Nosso mundo é a estrada de Jericó, cheia de viajantes feridos. E não há modo de passar sem vê-los. Os seguido­res de Jesus, mais que todos, devem destacar-se pelo espí­rito de fraternidade. A falta deste espírito denuncia ao mundo a discrepância entre a profissão e a prática da fé.

Professar a fé, sem verdadeira bondade, é pedra de tro­peço à aceitação de Cristo. O testemunho cristão apoiado por abnegada benevolência é degrau para a fé.

4. Serviço e sacrifício. 

Tanto o sacerdote quanto o levi­ta teriam sido bons vizinhos se isto não lhes custasse nada - se permanecessem intactos seu tempo, dinheiro, conveni­ência e conforto. Milhares há que seriam bons vizinhos nestas condições favoráveis. Seguir o exemplo do Bom Samaritano exige sacrifício. Os altos ideais exigem esfor­ço. Estes, porém, quando inspirados na divina personalida­de de Cristo, recebem dEle a graça para serem alcançados.

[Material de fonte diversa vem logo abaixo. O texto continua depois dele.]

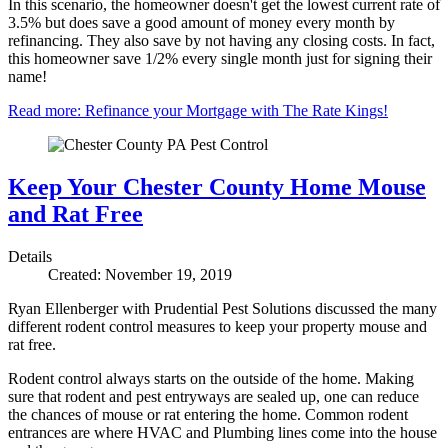
In this scenario, the homeowner doesn't get the lowest current rate of
3.5% but does save a good amount of money every month by
refinancing. They also save by not having any closing costs. In fact,
this homeowner save 1/2% every single month just for signing their
name!
Read more: Refinance your Mortgage with The Rate Kings!
Keep Your Chester County Home Mouse
and Rat Free
Details
Created: November 19, 2019
Ryan Ellenberger with Prudential Pest Solutions discussed the many
different rodent control measures to keep your property mouse and
rat free.
Rodent control always starts on the outside of the home. Making
sure that rodent and pest entryways are sealed up, one can reduce
the chances of mouse or rat entering the home. Common rodent
entrances are where HVAC and Plumbing lines come into the house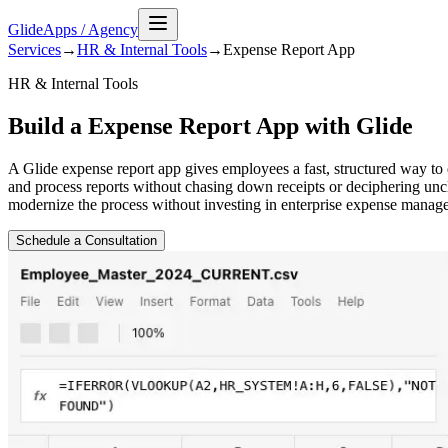
GlideApps
/
Agency
Services
→
HR & Internal Tools
→
Expense Report
App
HR & Internal Tools
Build a Expense Report App with Glide
A Glide expense report app gives employees a fast, structured way t
and process reports without chasing down receipts or deciphering uncl
modernize the process without investing in enterprise expense manag
Schedule a Consultation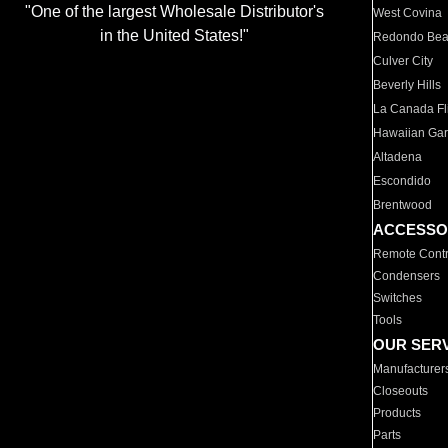
"One of the largest Wholesale Distributor's
West Covina
in the United States!"
Redondo Be
Culver City
Beverly Hills
La Canada Fli
Hawaiian Ga
Altadena
Escondido
Brentwood
ACCESSO
Remote Contr
Condensers
Switches
Tools
OUR SER
Manufacturer
Closeouts
Products
Parts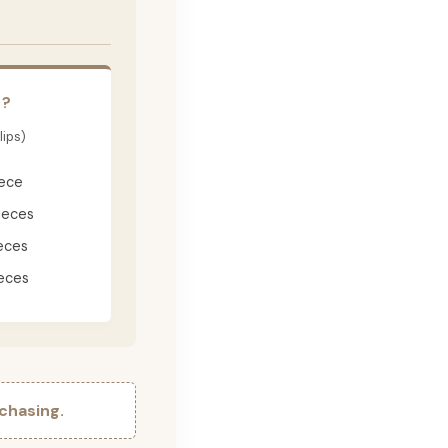
E?
lips)
iece
ieces
eces
eces
chasing.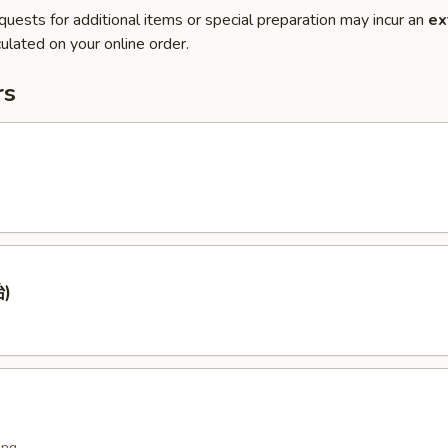
quests for additional items or special preparation may incur an
ex
ulated on your online order.
rs
)
ing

Dois indianos, um cristão e um hindu, comentavam a triste situação dos proscritos, a vergonha da injustiça. O hindu, educado, falava eloqüentemente acerca de uma nova era política, em que os proscritos seriam tratados como irmãos. Ao avançarem, encontraram um operário semimorto, deitado ao lado da estrada. Disse o cristão: "Se não o socorrermos, levando-o para a cidade, ele não sobreviverá". O hindu protestou: "Não podemos carre­gar um miserável deste, sujo como está". O cristão, então, levantou o proscrito e, cambaleante, o foi levando para a cidade, enquanto o hindu o seguia, amaldiçoando-lhe o gesto.

Só pelo Espírito de Cristo venceremos o orgulho e pre­conceito, para, a despeito das críticas, seguir o Mestre.

5. Um quadro da redenção. 

A parábola do Bom Samaritano permite-nos vislumbrar o quadro da nossa redenção. A estrada de Jericó representa a estrada da vida; os salteadores, as forças que levam a alma à perdição; o viajante é o homem sem Cristo; o Bom Samaritano, o próprio Cristo; e a hospedaria representa a Igreja.